= Peter Dmytruk =

Canadian Air Force officer

Peter Dmytruk (May 27, 1920 in Radisson, Saskatchewan – December 9, 1943 at Les Martres-de-Veyre, Puy-de-Dôme, Auvergne Province, Occupied France) was a Sergeant in the Royal Canadian Air Force who was killed fighting with the French Resistance during World War II.

==Life==
Peter Dmytruk was born in Radisson, Saskatchewan in 1920 to a Ukrainian immigrant family. At the outbreak of World War II, Peter Dmytruk was living in Wynyard, Saskatchewan when he joined the Royal Canadian Air Force in July 1941. Following his training, he was shipped overseas where he served as a Halifax tail gunner with 405 Squadron RCAF. During a mission over France, just east of Paris, Flight Sergeant Dmytruk's plane was hit by German anti-aircraft fire. He survived the crash and after hiding in the woods, he was protected by locals who put him in touch with members of the French Underground. Dmytruk was led south through German-occupied France towards the escape route through the Pyrenees into Spain. Along the way, he was deeply impacted by the plight of the French people under Nazi occupation and chose not to be smuggled out of the country. Instead, he joined the French Resistance, which dubbed him, "Pierre le Canadien."
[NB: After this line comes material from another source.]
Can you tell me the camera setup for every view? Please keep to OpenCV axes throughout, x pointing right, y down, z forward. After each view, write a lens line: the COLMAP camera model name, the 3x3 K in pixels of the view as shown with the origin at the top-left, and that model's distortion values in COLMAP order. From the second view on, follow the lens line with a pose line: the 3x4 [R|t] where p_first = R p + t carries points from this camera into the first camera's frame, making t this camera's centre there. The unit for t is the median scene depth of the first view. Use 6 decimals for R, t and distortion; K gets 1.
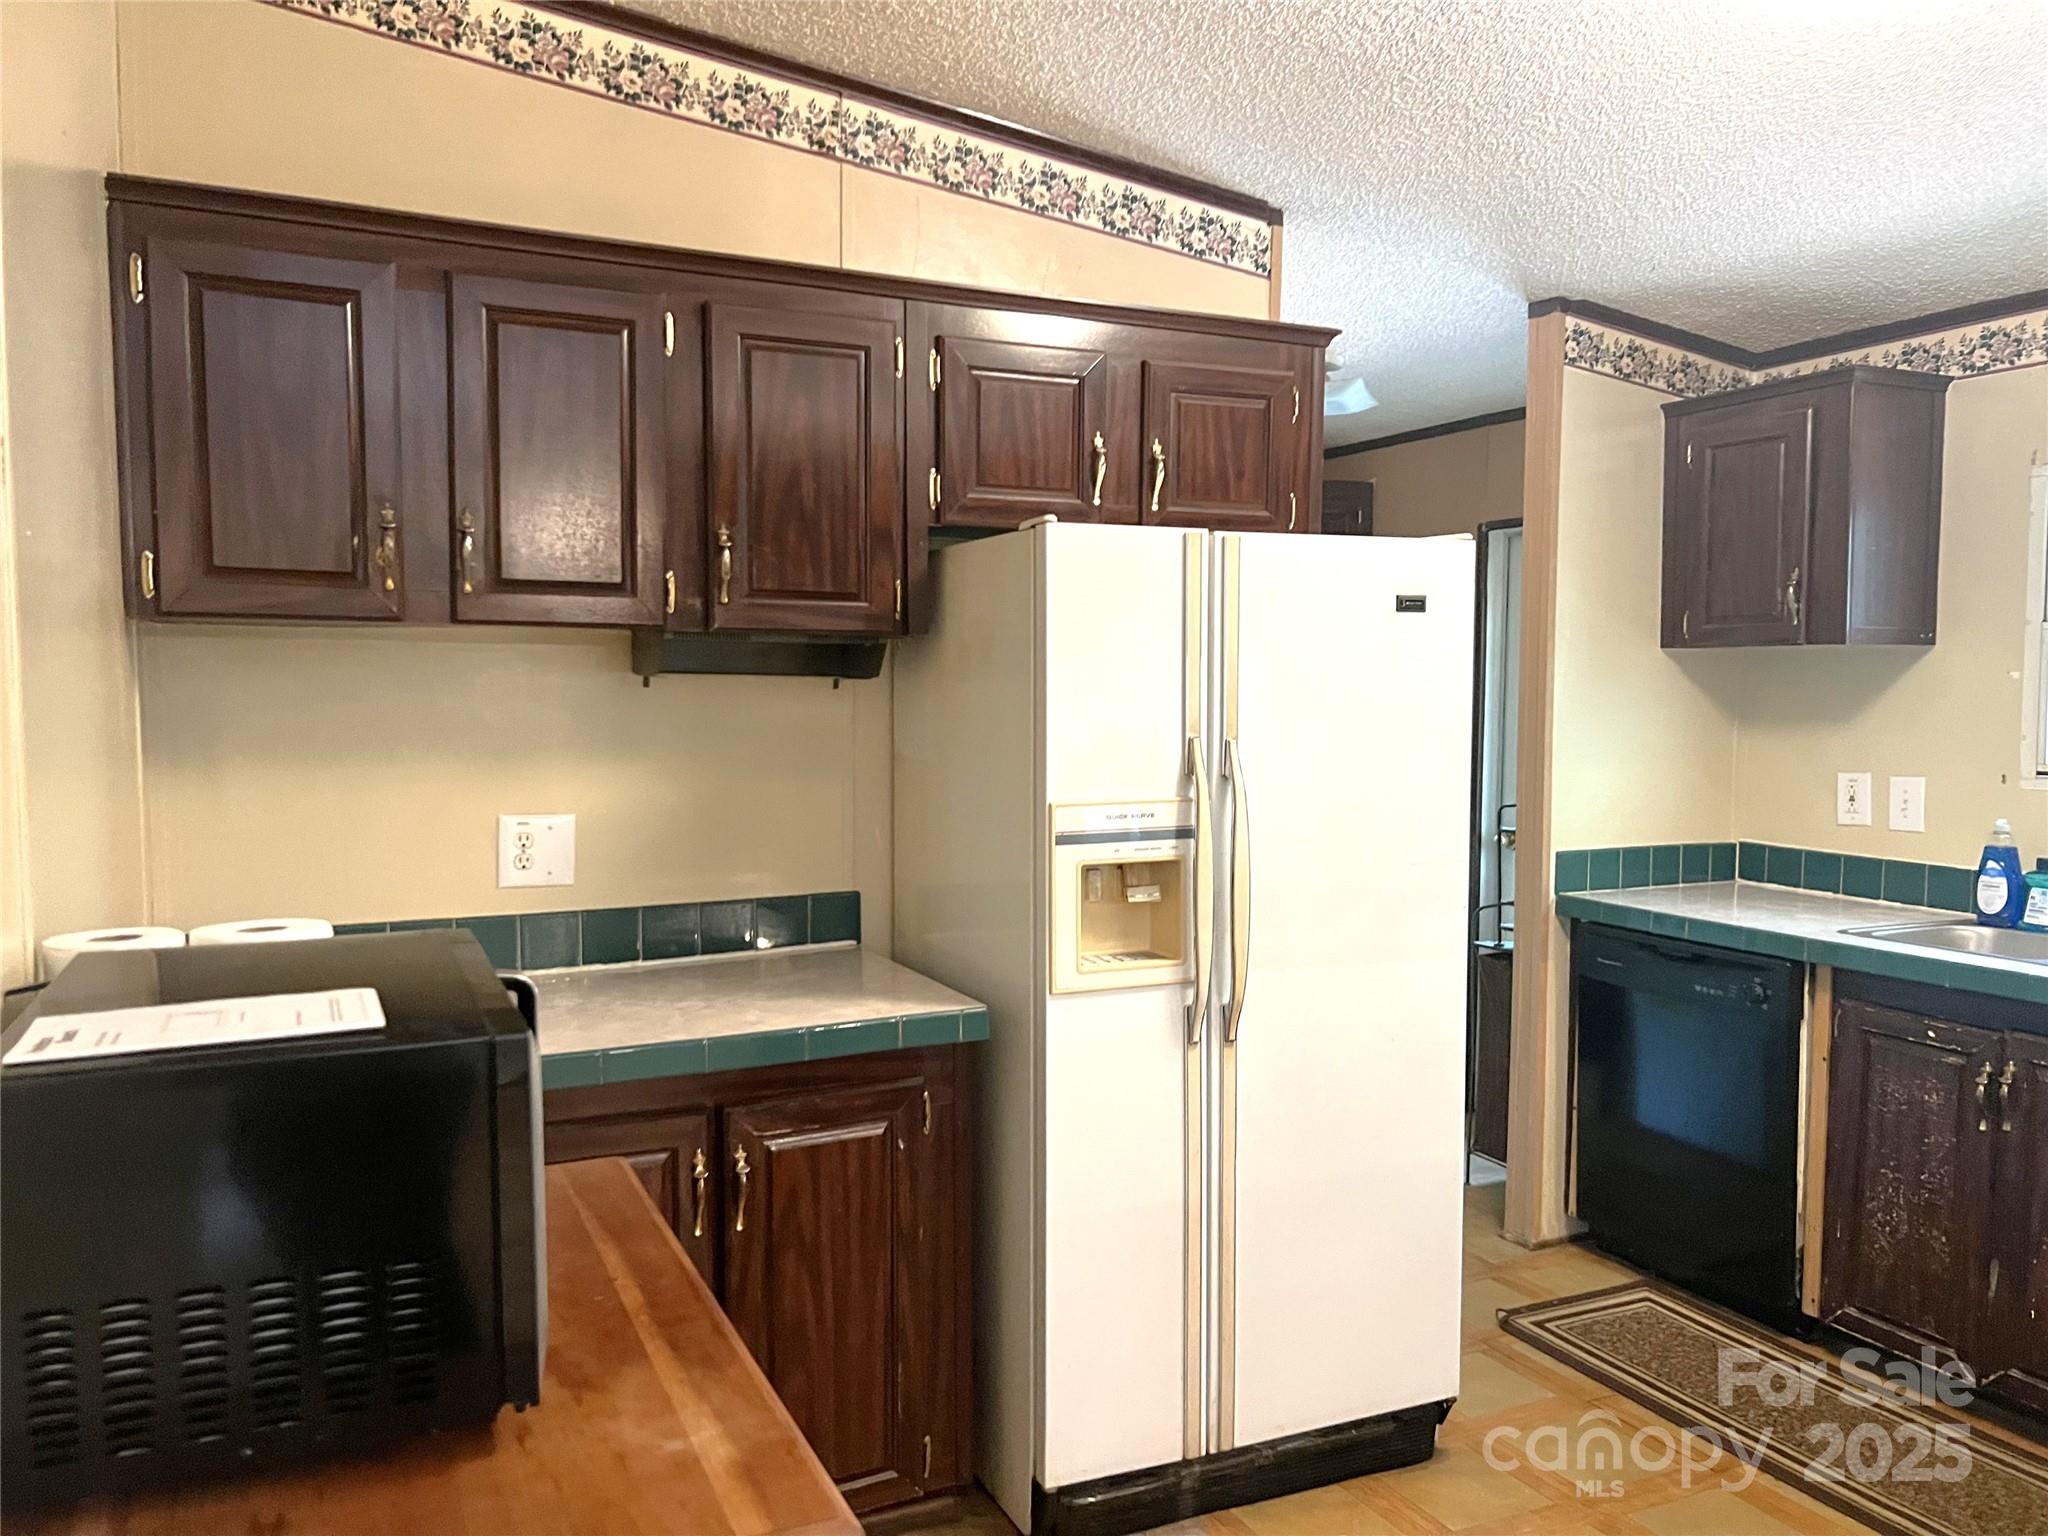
lens RADIAL K [[1534.7, 0, 1028.4], [0, 1534.7, 780.8], [0, 0, 1]] dist [0.000082, -0.006359]
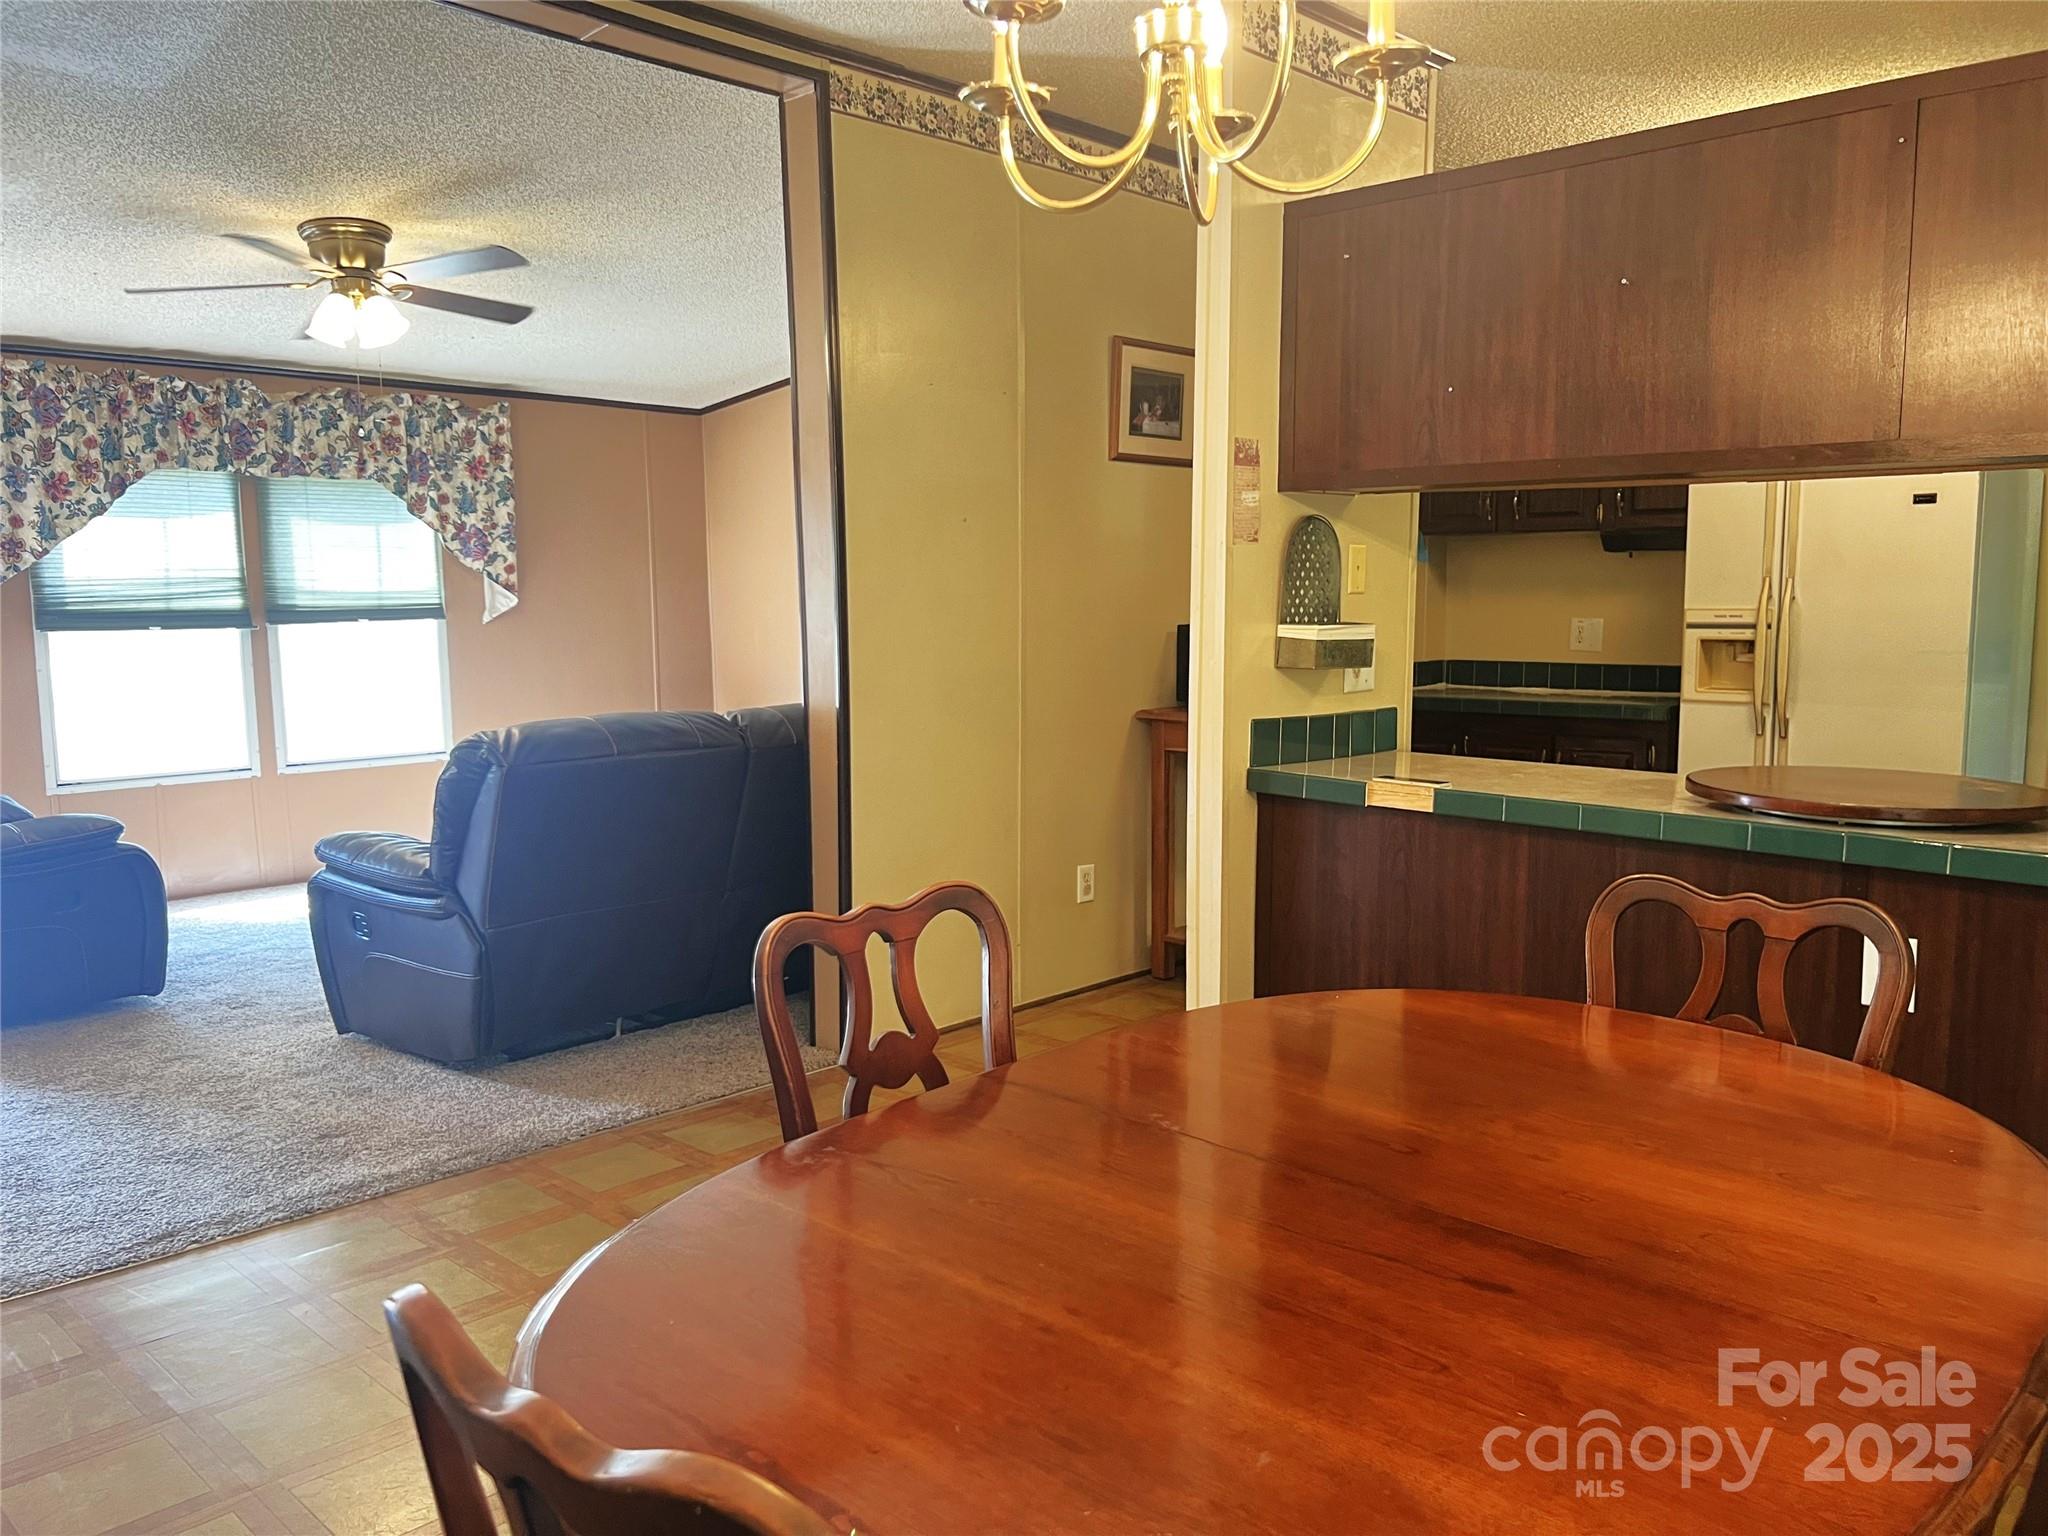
lens RADIAL K [[1525.0, 0, 1024.8], [0, 1525.0, 766.6], [0, 0, 1]] dist [-0.009861, -0.008458]
pose [[0.352284, 0.105206, -0.929961, 1.600145], [-0.048862, 0.994374, 0.093983, 0.075978], [0.934617, 0.012331, 0.355443, -0.566513]]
Peter Dmytruk's duties for the Resistance brought him to the small village of Les Martres-de-Veyre, about 15 kilometers south of Clermont-Ferrand where he gained a reputation amongst his French colleagues as a fearless fighter, undeterred by the ever-present danger. Following the sabotage of a German troop and munitions train, the Germans sent troops into Les Martres-de-Veyre. Normally, the usual Wehrmacht reprisal for such sabotage incidents involved executing all the men in the village. However, on December 9, 1943, Peter Dmytruk was arrested and because it was believed that the notorious "Pierre le Canadien" was responsible for the train sabotage, he was executed on the spot. As a result, the German military believed they had broken the backbone of the local Resistance movement.

==Aftermath==
The people of Les Martres-de-Veyre buried the 23-year-old Peter Dmytruk with honours in the community cemetery. Because of the war, it would be more than a year before the Canadian government could confirm Dmytruk's death to his family. Following VE Day, however, he was amongst those individuals almost completely forgotten, as the Canadian people were anxious to put the War behind them.

However, acclaimed as a hero whose selfless courage helped bring freedom to France and whose death saved the life of many residents of Les Martres-de-Veyre, a street was named after him. The Fourth French Republic honoured Dmytruk with the Croix de Guerre and at the end of the War, beginning in 1946 and each year thereafter, the citizens of Les Martres-de-Veyre held a parade and memorial service at his monument.

Almost thirty years after his death, in August 1972, the surprised mayor of Wynyard, Saskatchewan received a letter from the mayor of Les Martres-de-Veyre, who proposed to honour the slain Canadian airman through the twinning of their two small towns and the creation of a new and larger memorial at Dmytruk's gravesite. On the thirtieth anniversary of his death, a 13-person delegation of Dmytruk's relatives and officials from Saskatchewan joined the French commemoration ceremony.

In 1999, Peter Dmytruk was awarded the "Nation Builders Awards" that honours the contributions of outstanding Ukrainian Canadians from the Province of Saskatchewan.